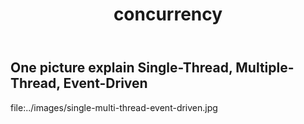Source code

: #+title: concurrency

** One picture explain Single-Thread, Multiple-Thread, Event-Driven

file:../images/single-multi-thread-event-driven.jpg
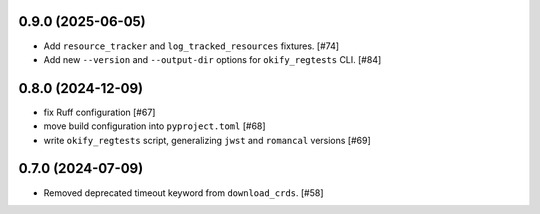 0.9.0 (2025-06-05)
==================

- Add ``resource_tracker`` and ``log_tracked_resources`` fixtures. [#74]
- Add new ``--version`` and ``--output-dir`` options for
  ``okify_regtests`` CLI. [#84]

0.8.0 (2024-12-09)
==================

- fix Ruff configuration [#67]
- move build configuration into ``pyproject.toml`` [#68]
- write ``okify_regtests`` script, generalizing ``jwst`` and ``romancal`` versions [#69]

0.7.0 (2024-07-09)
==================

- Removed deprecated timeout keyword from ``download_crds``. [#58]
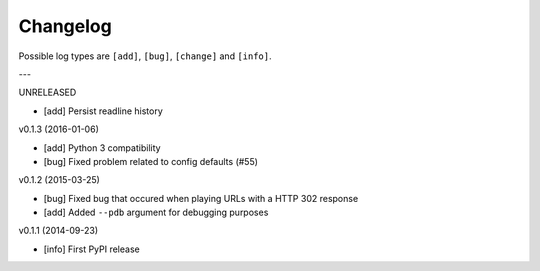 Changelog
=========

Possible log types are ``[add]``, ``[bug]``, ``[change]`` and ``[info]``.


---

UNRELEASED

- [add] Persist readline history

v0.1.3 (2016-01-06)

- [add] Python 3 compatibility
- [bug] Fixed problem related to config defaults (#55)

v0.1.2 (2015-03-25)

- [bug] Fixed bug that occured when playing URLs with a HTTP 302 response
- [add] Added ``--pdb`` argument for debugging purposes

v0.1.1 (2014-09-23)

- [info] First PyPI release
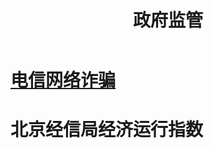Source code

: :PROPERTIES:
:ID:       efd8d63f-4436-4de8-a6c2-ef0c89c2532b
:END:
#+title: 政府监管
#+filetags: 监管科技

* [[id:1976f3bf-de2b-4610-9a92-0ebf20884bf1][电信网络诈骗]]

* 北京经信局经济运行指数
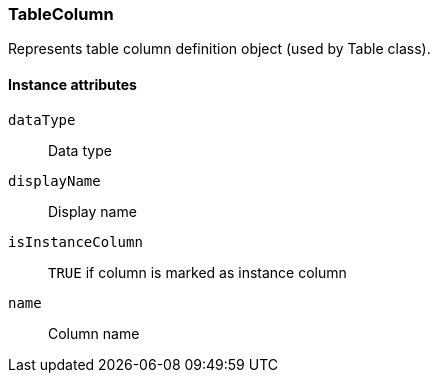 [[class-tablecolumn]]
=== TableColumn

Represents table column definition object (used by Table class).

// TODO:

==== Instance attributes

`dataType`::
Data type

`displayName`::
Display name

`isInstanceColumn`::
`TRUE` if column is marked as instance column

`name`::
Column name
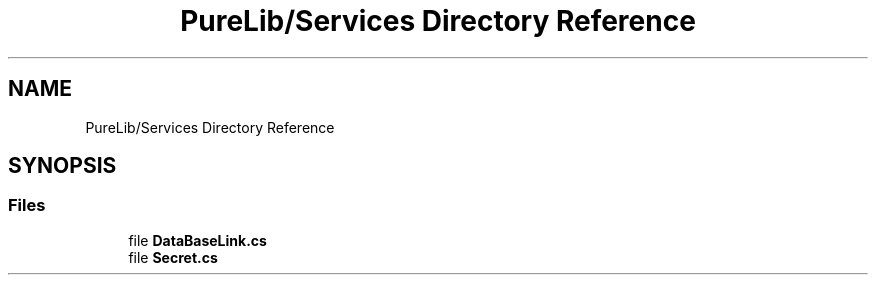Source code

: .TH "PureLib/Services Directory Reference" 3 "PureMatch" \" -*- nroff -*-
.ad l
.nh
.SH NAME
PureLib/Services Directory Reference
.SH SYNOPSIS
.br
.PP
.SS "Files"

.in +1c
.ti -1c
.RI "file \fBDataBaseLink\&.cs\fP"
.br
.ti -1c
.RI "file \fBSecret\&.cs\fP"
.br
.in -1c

###

**Work order**
Without any of the pictures, repeat the entries above word for word.

**Final answer**
Source code

: #+title: concurrency

** One picture explain Single-Thread, Multiple-Thread, Event-Driven

file:../images/single-multi-thread-event-driven.jpg
 0.9.0 (2025-06-05)
==================

- Add ``resource_tracker`` and ``log_tracked_resources`` fixtures. [#74]
- Add new ``--version`` and ``--output-dir`` options for
  ``okify_regtests`` CLI. [#84]

0.8.0 (2024-12-09)
==================

- fix Ruff configuration [#67]
- move build configuration into ``pyproject.toml`` [#68]
- write ``okify_regtests`` script, generalizing ``jwst`` and ``romancal`` versions [#69]

0.7.0 (2024-07-09)
==================

- Removed deprecated timeout keyword from ``download_crds``. [#58]
 Changelog
=========

Possible log types are ``[add]``, ``[bug]``, ``[change]`` and ``[info]``.


---

UNRELEASED

- [add] Persist readline history

v0.1.3 (2016-01-06)

- [add] Python 3 compatibility
- [bug] Fixed problem related to config defaults (#55)

v0.1.2 (2015-03-25)

- [bug] Fixed bug that occured when playing URLs with a HTTP 302 response
- [add] Added ``--pdb`` argument for debugging purposes

v0.1.1 (2014-09-23)

- [info] First PyPI release
Source code

: :PROPERTIES:
:ID:       efd8d63f-4436-4de8-a6c2-ef0c89c2532b
:END:
#+title: 政府监管
#+filetags: 监管科技

* [[id:1976f3bf-de2b-4610-9a92-0ebf20884bf1][电信网络诈骗]]

* 北京经信局经济运行指数
 [[class-tablecolumn]]
=== TableColumn

Represents table column definition object (used by Table class).

// TODO:

==== Instance attributes

`dataType`::
Data type

`displayName`::
Display name

`isInstanceColumn`::
`TRUE` if column is marked as instance column

`name`::
Column name
Source code

: .TH "PureLib/Services Directory Reference" 3 "PureMatch" \" -*- nroff -*-
.ad l
.nh
.SH NAME
PureLib/Services Directory Reference
.SH SYNOPSIS
.br
.PP
.SS "Files"

.in +1c
.ti -1c
.RI "file \fBDataBaseLink\&.cs\fP"
.br
.ti -1c
.RI "file \fBSecret\&.cs\fP"
.br
.in -1c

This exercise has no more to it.